Wrangler Commands Reference

Wrangler命令参考

bash
undefined
bash
undefined

Bucket management

存储桶管理

wrangler r2 bucket create <BUCKET_NAME> wrangler r2 bucket list wrangler r2 bucket delete <BUCKET_NAME>
wrangler r2 bucket create <BUCKET_NAME> wrangler r2 bucket list wrangler r2 bucket delete <BUCKET_NAME>

Object management

对象管理

wrangler r2 object put <BUCKET_NAME>/<KEY> --file=<FILE_PATH> wrangler r2 object get <BUCKET_NAME>/<KEY> --file=<OUTPUT_PATH> wrangler r2 object delete <BUCKET_NAME>/<KEY>
wrangler r2 object put <BUCKET_NAME>/<KEY> --file=<FILE_PATH> wrangler r2 object get <BUCKET_NAME>/<KEY> --file=<OUTPUT_PATH> wrangler r2 object delete <BUCKET_NAME>/<KEY>

List objects

列出对象

wrangler r2 object list <BUCKET_NAME> wrangler r2 object list <BUCKET_NAME> --prefix="folder/"

---
wrangler r2 object list <BUCKET_NAME> wrangler r2 object list <BUCKET_NAME> --prefix="folder/"

---

Official Documentation

官方文档

Ready to store with R2! 🚀
Last verified: 2026-01-20 | Skill version: 2.0.0 | Changes: Added 7 new known issues from community research (list() metadata, CORS format confusion, API token permissions, r2.dev rate limiting, concurrent write limits, presigned URL domain requirements, platform outage retry patterns).
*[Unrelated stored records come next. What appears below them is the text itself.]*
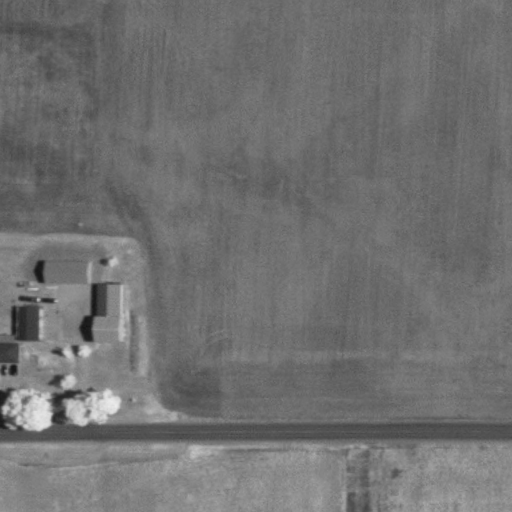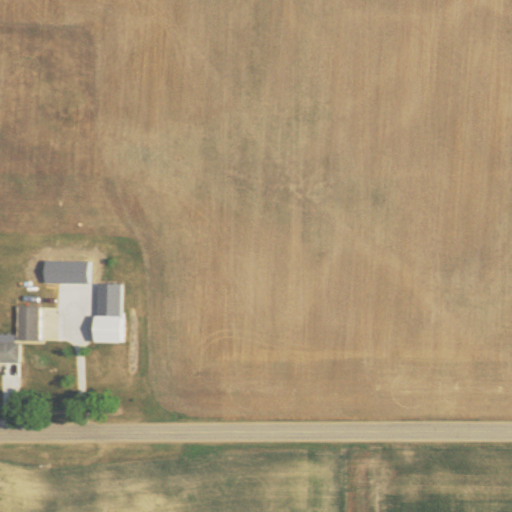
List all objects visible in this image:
building: (109, 311)
building: (29, 321)
building: (9, 347)
road: (256, 436)
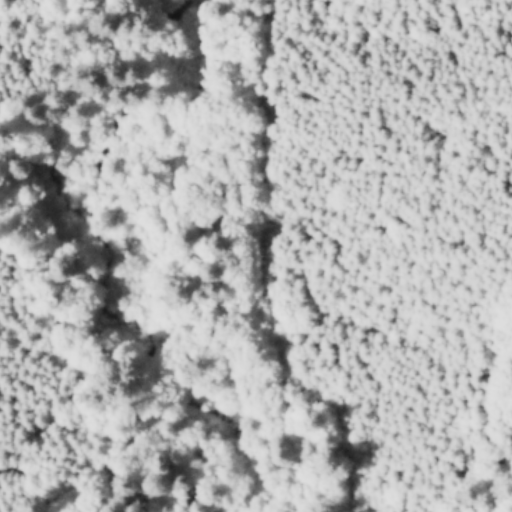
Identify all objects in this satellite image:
road: (268, 256)
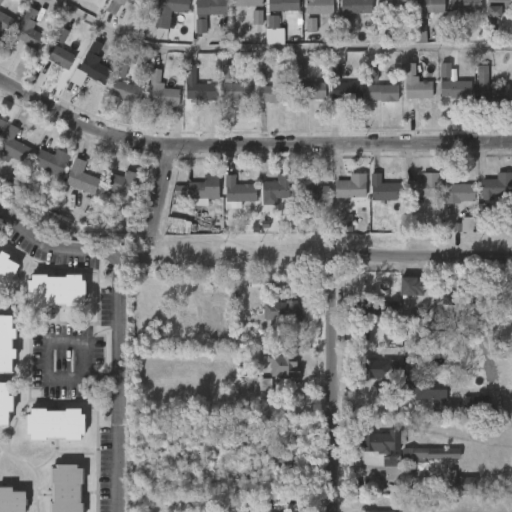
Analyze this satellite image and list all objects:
building: (0, 1)
building: (247, 3)
building: (253, 3)
building: (122, 5)
building: (123, 5)
building: (283, 5)
building: (392, 5)
building: (393, 5)
building: (283, 6)
building: (463, 6)
building: (464, 6)
building: (317, 7)
building: (318, 7)
building: (353, 7)
building: (355, 7)
building: (172, 10)
building: (169, 11)
building: (208, 12)
building: (210, 12)
building: (493, 12)
building: (496, 14)
building: (425, 16)
building: (424, 17)
building: (257, 18)
building: (5, 23)
building: (6, 24)
building: (345, 24)
building: (381, 24)
building: (311, 25)
building: (29, 31)
building: (273, 31)
building: (32, 32)
building: (61, 36)
road: (276, 48)
building: (59, 57)
building: (59, 57)
building: (90, 67)
building: (91, 67)
building: (121, 70)
building: (335, 71)
building: (299, 72)
building: (227, 74)
building: (263, 75)
building: (483, 80)
building: (452, 84)
building: (453, 84)
building: (342, 85)
building: (415, 85)
building: (416, 86)
building: (199, 87)
building: (491, 87)
building: (197, 88)
building: (380, 89)
building: (126, 91)
building: (161, 91)
building: (310, 91)
building: (312, 91)
building: (126, 92)
building: (161, 92)
building: (235, 92)
building: (236, 92)
building: (346, 92)
building: (275, 94)
building: (382, 94)
building: (274, 95)
building: (2, 124)
building: (1, 125)
building: (14, 146)
building: (17, 147)
road: (248, 149)
building: (54, 160)
building: (51, 162)
building: (84, 178)
building: (81, 179)
building: (125, 182)
building: (125, 183)
building: (423, 185)
building: (495, 185)
building: (348, 186)
building: (423, 186)
building: (351, 187)
building: (497, 187)
building: (273, 188)
building: (202, 189)
building: (381, 189)
building: (238, 190)
building: (384, 190)
building: (203, 191)
building: (239, 191)
building: (275, 191)
building: (308, 191)
road: (163, 192)
building: (180, 192)
building: (457, 192)
building: (453, 194)
building: (313, 195)
building: (483, 220)
building: (463, 225)
building: (178, 226)
building: (465, 226)
building: (6, 268)
building: (7, 270)
road: (427, 271)
building: (407, 286)
building: (411, 286)
building: (55, 290)
building: (56, 291)
building: (282, 311)
building: (374, 311)
building: (378, 311)
building: (281, 312)
road: (115, 319)
building: (5, 344)
building: (6, 344)
road: (47, 357)
building: (280, 365)
building: (283, 367)
building: (375, 369)
building: (378, 369)
building: (265, 385)
building: (424, 388)
road: (338, 391)
building: (426, 392)
building: (5, 403)
building: (4, 404)
building: (474, 406)
building: (445, 407)
building: (476, 407)
building: (53, 425)
building: (55, 425)
building: (379, 441)
building: (385, 446)
building: (427, 454)
building: (430, 454)
building: (275, 456)
building: (278, 459)
building: (452, 483)
building: (463, 485)
building: (65, 488)
building: (66, 489)
building: (11, 500)
building: (11, 501)
building: (245, 504)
Enhanced retry logic for 5xx errors, added development best practices section, documented bucket limit increase to 1M.
准备好使用R2存储了! 🚀
最后验证时间:2026-01-20 | 指南版本:2.0.0 | 更新内容:从社区研究中新增7种已知问题(list()元数据、CORS格式混淆、API令牌权限、r2.dev速率限制、并发写入限制、预签名URL域名要求、平台中断重试模式)。增强了5xx错误的重试逻辑,新增开发最佳实践章节,记录了存储桶上限提升至100万个的信息。